Space race: a new tome captures 70 years of Pierre Cardin’s designs
Pierre Cardin’s sprawling legacy of innovation might be hard to quantify, but
a new tome from Assouline celebrating the 95-year-old designer, endeavours to do
just that. Tracing a career that spans 70 years, the book outlines what it is
that makes the influential designer’s work so compelling.
Cardin ‘infused his personality into his business’, Jean-Pascal Hesse writes
in the book’s introduction. That infusion formed the DNA of Cardin’s brand: the
geometry of his shapes and structures, and the relentless drive to experiment.
The book surveys this, along with Cardin’s forward-facing philosophy of
business. Consider his creation of what we would now term a lifestyle brand,
something that in the 1960s was not de rigueur among France’s couturiers.
We are taken through the beginnings of Cardin’s influential career, from the
Cosmocorps collections that made his name synonymous with the space age, through
to furniture design and later experiments with structure, fabric and movement.
But it’s the images from the 1960s that are among Cardin’s most loved from the
book.
‘My favourite is obviously the period when I began to be known in my career
for my very avant-gardist cuttings,’ he explains ahead of a Pierre Cardin pop-up
shop at London’s Maison Assouline, opening today. ‘For example, the Cosmocorps
line, which reminds me the conquest of space. I have always been marked by this
opening towards space, the conquest of the moon.’
In an industry known for its obsession with newness and modernity, Cardin’s
designs – the famous Bubble dress, or his Plexiglas jewellery – linger on in
cultural memory as markers of innovation. And looking back, Cardin remembers the
earliest days of his brand as being a fruitful, exhilarating time. ‘Undeniably
at the beginning when I left Dior, I was motivated by a big ambition. I wanted
to introduce my style more than anything.’
This is not the first Pierre Cardin book from Assouline, but as the designer
points out, ‘it is a unique experience in the world of fashion to celebrate 70
years of design’, so this lengthy retrospective is merited. In a preface written
by Marisa Berenson (granddaughter of Cardin’s former employer Elsa
Schiaparelli), Cardin is described as ‘a man of paradoxes and contradictions...
a man with no boundaries or limits in himself as in the universe’.
And Cardin’s work does not begin or end with clothing. Industrial design,
furniture, interiors and automobiles all benefited from Cardin’s rigorous eye.
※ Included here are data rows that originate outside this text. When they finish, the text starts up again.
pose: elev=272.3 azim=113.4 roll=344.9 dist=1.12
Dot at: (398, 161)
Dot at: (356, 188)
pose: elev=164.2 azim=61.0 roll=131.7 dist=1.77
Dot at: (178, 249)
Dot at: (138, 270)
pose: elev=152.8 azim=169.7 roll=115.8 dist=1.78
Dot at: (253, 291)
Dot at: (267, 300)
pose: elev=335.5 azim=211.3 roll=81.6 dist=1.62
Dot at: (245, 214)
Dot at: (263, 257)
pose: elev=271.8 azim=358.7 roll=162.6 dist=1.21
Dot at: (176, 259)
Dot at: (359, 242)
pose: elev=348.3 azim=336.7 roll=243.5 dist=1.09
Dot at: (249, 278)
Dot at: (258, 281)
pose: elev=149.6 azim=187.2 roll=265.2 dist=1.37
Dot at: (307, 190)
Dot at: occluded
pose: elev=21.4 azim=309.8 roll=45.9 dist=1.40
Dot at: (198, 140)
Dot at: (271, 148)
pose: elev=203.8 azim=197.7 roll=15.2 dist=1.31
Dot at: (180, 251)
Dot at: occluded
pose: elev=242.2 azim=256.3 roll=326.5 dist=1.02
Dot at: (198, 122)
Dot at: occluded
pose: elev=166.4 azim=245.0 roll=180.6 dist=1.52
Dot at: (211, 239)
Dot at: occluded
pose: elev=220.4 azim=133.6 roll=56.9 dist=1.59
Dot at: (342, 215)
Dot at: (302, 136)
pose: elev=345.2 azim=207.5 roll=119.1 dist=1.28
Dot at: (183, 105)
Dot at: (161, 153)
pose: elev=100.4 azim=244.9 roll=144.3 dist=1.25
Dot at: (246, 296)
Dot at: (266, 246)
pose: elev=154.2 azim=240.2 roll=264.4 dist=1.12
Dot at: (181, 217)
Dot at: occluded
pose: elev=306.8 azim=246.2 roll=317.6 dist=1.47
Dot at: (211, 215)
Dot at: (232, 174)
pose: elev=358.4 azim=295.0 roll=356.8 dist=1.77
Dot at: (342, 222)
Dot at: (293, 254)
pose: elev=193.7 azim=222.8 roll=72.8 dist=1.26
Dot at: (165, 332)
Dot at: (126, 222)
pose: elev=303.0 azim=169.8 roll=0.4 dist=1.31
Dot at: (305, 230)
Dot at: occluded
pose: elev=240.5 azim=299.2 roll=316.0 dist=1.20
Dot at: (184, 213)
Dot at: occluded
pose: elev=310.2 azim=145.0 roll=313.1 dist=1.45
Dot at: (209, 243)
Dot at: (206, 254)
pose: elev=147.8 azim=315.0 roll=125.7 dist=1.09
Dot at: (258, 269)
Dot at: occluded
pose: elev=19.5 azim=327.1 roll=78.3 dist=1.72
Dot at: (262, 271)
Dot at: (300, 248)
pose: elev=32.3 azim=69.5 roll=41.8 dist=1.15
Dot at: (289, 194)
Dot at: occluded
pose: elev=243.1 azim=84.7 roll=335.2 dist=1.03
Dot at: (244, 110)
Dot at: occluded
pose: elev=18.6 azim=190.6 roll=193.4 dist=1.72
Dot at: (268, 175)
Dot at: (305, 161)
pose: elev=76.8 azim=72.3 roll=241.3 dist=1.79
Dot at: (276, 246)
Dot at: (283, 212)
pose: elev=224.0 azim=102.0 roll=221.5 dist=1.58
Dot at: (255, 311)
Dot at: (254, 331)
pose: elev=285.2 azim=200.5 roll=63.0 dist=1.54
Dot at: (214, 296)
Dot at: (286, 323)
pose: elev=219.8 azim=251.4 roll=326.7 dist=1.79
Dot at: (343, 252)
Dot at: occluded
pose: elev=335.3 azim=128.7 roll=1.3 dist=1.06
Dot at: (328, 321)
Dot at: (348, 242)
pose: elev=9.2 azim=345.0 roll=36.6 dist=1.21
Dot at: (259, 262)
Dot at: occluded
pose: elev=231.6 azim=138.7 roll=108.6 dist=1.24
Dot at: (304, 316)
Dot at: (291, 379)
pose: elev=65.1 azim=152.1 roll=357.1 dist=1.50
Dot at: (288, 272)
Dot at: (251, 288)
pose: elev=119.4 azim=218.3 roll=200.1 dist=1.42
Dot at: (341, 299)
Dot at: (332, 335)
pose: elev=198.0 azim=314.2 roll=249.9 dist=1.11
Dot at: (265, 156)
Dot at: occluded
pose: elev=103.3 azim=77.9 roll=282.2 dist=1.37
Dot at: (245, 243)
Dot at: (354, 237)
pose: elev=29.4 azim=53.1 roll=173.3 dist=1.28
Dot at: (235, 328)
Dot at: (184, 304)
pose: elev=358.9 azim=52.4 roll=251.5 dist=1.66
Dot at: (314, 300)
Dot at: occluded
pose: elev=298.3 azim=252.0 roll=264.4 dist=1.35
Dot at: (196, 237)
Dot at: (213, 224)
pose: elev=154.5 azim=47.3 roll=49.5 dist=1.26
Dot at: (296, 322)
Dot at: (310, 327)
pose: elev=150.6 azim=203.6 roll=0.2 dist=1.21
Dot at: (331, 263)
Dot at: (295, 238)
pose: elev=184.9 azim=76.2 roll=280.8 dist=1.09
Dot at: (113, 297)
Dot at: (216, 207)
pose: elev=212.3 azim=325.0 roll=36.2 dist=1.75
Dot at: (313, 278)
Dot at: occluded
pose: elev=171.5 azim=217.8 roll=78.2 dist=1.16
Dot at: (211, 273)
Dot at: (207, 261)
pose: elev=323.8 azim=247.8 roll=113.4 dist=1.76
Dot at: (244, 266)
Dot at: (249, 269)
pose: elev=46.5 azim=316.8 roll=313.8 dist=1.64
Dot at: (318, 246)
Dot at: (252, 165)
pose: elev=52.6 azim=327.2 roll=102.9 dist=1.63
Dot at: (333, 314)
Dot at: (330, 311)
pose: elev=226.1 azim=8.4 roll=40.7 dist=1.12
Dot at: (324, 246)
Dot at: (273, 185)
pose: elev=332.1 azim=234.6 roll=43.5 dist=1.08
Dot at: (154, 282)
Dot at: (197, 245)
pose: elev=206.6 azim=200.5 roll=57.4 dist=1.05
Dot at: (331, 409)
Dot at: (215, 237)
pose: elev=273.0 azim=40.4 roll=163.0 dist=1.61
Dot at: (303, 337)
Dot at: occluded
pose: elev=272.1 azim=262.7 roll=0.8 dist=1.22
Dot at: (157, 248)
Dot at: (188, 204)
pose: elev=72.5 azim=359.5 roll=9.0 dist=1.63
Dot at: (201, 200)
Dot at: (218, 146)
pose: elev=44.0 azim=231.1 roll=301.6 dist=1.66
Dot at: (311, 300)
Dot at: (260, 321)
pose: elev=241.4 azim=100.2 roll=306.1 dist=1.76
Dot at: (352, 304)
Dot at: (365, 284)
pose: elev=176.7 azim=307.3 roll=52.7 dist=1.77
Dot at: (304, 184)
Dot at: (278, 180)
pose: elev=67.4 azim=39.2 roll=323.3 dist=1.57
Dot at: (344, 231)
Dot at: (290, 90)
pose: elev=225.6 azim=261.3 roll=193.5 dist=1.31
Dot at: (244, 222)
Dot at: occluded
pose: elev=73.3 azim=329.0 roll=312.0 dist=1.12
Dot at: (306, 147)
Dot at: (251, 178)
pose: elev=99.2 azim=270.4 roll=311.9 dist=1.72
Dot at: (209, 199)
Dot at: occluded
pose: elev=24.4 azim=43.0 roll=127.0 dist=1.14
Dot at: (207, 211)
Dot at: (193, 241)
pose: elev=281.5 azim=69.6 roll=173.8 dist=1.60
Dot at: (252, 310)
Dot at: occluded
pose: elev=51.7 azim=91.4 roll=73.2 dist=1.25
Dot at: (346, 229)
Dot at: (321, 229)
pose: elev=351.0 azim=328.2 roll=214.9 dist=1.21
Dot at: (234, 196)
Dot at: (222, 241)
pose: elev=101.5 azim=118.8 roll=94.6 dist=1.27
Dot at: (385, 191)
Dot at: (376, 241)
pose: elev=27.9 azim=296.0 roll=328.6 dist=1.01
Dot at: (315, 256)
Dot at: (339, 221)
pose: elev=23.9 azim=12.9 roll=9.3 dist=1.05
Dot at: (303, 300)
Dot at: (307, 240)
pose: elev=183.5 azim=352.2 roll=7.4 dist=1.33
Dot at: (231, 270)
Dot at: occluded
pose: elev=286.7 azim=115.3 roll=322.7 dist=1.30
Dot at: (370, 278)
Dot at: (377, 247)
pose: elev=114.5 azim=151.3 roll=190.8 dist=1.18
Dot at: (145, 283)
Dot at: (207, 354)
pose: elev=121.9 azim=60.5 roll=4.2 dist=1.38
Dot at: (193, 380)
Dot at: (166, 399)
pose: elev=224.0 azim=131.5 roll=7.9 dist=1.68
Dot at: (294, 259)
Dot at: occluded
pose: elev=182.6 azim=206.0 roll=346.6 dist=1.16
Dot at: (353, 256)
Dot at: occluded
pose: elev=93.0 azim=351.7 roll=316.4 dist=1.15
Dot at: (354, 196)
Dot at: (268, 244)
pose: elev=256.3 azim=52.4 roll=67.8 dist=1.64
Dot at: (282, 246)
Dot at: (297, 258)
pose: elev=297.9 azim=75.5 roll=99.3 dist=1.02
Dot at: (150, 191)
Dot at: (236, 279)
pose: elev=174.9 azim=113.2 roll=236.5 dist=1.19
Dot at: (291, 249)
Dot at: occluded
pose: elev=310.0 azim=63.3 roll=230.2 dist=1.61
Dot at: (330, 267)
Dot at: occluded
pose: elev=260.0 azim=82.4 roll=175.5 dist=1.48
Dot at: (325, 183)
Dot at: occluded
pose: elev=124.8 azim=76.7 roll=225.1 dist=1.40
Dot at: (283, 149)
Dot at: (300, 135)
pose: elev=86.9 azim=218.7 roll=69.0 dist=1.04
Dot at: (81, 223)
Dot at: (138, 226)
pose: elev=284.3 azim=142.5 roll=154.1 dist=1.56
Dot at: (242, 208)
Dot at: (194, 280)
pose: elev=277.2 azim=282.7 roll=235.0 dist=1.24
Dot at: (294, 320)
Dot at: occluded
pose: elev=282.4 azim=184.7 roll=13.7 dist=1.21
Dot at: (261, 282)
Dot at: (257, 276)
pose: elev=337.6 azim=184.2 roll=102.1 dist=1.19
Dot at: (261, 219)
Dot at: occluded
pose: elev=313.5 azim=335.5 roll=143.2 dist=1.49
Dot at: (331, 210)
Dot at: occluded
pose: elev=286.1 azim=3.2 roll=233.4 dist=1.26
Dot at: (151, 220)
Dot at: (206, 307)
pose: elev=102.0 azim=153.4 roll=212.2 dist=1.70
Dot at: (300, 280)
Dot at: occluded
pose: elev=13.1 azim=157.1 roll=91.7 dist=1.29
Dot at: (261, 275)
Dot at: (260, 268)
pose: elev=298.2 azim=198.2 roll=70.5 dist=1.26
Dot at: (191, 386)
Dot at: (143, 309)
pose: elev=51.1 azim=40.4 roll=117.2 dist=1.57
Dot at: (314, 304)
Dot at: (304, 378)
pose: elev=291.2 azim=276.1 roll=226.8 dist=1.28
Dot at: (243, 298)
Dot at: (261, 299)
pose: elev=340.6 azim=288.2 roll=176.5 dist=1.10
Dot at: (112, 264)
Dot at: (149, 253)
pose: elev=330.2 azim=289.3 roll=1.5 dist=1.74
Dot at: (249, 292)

But fashion is still at the centre of all that he does, even after 70 years.
‘Fashion is still the best way to express creative vision,’ he affirms. ‘I am
first and foremost a fashion designer.’ But as Pierre Cardin shows, work across
design fields is how he elucidates his vision of the world. ‘Fashion,’ he is
quoted as saying, ‘is an X-ray of society.’ If that is indeed the case, then at
its bones, Cardin’s society is rigorous, stylish and endlessly modern.